| TEXT BLOCK |
Solutions Appendix
Chapter 23

RLHF

22 Solutions

Detailed solutions for the exercises in Chapter 23. Try solving them yourself before checking the answers.

Exercise 1Pen & Paper
Two limits of SFT; why preferences carry a richer signal; an easy-to-compare-hard-to-write task.

Solution

SFT's limits: (1) it can only imitate the demonstrations it's given (capped by demonstrator quality), and (2) it has no signal about what NOT to do — only positive examples. Preferences are richer because comparing two responses conveys relative quality (including what's worse), which is information demonstrations lack. Example: judging which of two poems is better, or which summary is more faithful, is far easier than writing the best one from scratch — evaluation is easier than generation.

Exercise 2Pen & Paper
Name the four models in PPO-RLHF and their roles; which are frozen?

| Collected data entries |
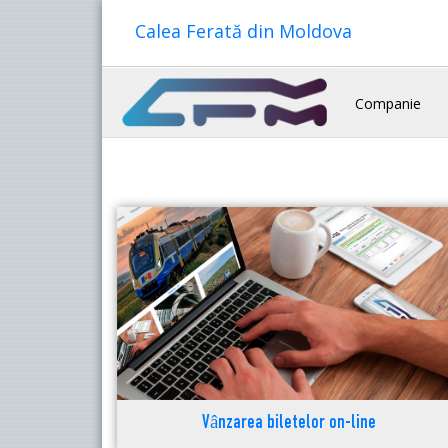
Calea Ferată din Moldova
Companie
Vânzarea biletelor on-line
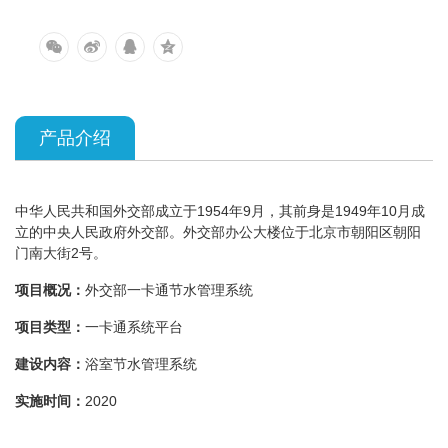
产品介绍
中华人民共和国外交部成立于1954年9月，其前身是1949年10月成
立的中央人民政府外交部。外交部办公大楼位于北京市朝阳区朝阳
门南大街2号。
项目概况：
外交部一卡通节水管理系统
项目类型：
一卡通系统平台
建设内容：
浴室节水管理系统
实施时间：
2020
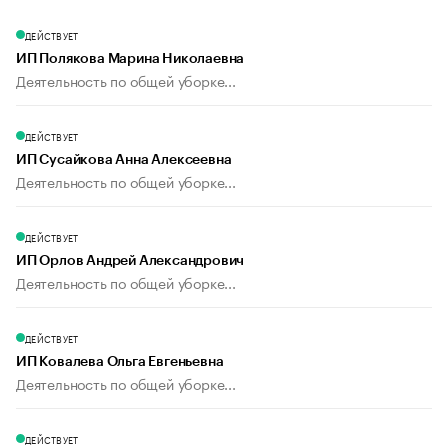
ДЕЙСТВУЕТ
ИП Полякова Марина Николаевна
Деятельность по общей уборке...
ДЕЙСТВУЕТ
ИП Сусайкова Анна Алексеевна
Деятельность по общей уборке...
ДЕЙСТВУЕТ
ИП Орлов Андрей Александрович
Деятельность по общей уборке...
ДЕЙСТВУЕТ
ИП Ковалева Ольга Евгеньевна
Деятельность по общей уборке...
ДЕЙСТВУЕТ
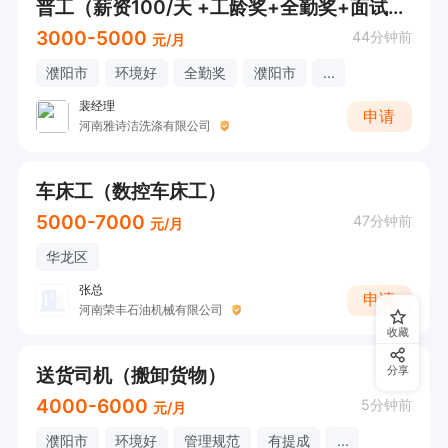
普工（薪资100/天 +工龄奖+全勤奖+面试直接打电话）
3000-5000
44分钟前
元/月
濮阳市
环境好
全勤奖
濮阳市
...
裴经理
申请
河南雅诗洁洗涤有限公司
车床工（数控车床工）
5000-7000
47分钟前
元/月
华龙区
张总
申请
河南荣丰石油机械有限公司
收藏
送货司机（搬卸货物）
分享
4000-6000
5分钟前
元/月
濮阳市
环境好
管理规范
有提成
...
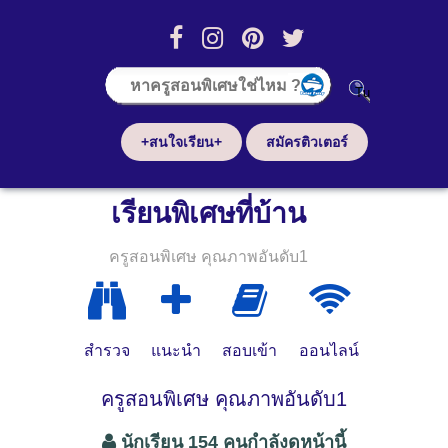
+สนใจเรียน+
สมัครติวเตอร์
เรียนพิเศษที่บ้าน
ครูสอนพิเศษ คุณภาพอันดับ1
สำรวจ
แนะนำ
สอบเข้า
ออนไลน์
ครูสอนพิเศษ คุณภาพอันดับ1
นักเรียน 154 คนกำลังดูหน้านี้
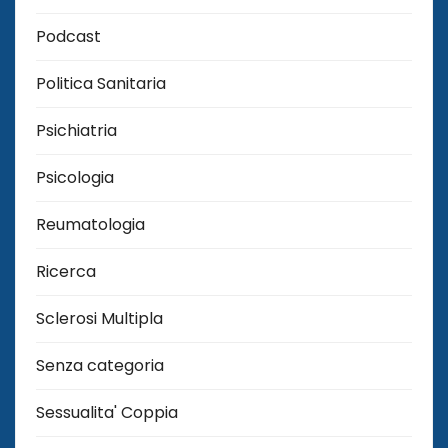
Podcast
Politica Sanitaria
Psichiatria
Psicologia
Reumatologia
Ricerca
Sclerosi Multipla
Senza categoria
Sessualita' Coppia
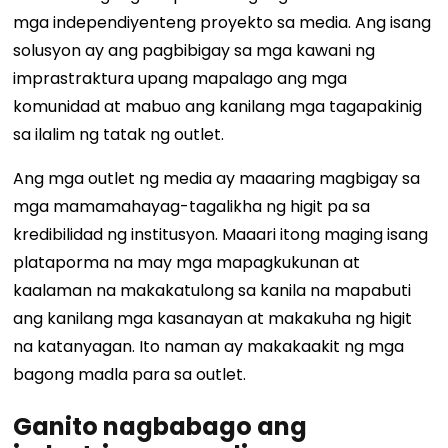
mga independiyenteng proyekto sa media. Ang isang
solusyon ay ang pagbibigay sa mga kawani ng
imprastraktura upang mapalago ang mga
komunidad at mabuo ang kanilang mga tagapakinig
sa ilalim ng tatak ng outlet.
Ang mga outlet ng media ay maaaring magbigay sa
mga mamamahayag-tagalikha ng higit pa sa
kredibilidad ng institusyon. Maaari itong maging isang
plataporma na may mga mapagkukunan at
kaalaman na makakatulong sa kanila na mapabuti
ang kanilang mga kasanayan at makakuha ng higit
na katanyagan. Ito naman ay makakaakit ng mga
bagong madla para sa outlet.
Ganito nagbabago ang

| EXERCISE |
Render this sentence from the RLHF solutions text in Spanish: "Preferences are richer because comparing two responses conveys relative quality (including what's worse), which is information demonstrations lack."

| REPLY |
Las preferencias son más ricas porque comparar dos respuestas transmite la calidad relativa (incluido lo que es peor), que es información de la que carecen las demostraciones.